> **Problem requirements**
Lay out as a numbered list the part of the rows below that opens with the line containing "Durulama Maddesi Sıvı 20 L" and closes with the line containing "Uygulama alanı: Her", both included. Leave out any blank lines.

> **Dataset entries**
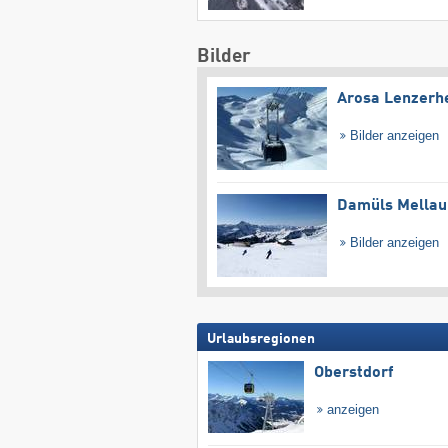
Bilder
Arosa Lenzerh
Bilder anzeigen
Damüls Mellau
Bilder anzeigen
Urlaubsregionen
Oberstdorf
anzeigen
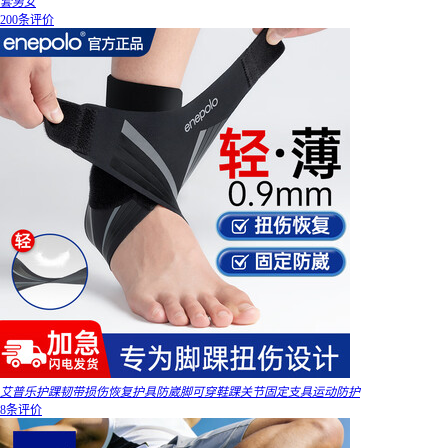
套男女
200条评价
艾普乐护踝韧带损伤恢复护具防崴脚可穿鞋踝关节固定支具运动防护
8条评价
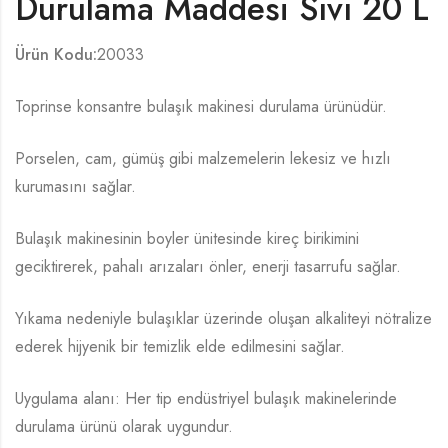
Durulama Maddesi Sıvı 20 L
Ürün Kodu:
20033
Toprinse konsantre bulaşık makinesi durulama ürünüdür.
Porselen, cam, gümüş gibi malzemelerin lekesiz ve hızlı
kurumasını sağlar.
Bulaşık makinesinin boyler ünitesinde kireç birikimini
geciktirerek, pahalı arızaları önler, enerji tasarrufu sağlar.
Yıkama nedeniyle bulaşıklar üzerinde oluşan alkaliteyi nötralize
ederek hijyenik bir temizlik elde edilmesini sağlar.
Uygulama alanı: Her tip endüstriyel bulaşık makinelerinde
durulama ürünü olarak uygundur.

> **Problem solution**
1. Durulama Maddesi Sıvı 20 L
2. Ürün Kodu:
3. 20033
4. Toprinse konsantre bulaşık makinesi durulama ürünüdür.
5. Porselen, cam, gümüş gibi malzemelerin lekesiz ve hızlı
6. kurumasını sağlar.
7. Bulaşık makinesinin boyler ünitesinde kireç birikimini
8. geciktirerek, pahalı arızaları önler, enerji tasarrufu sağlar.
9. Yıkama nedeniyle bulaşıklar üzerinde oluşan alkaliteyi nötralize
10. ederek hijyenik bir temizlik elde edilmesini sağlar.
11. Uygulama alanı: Her tip endüstriyel bulaşık makinelerinde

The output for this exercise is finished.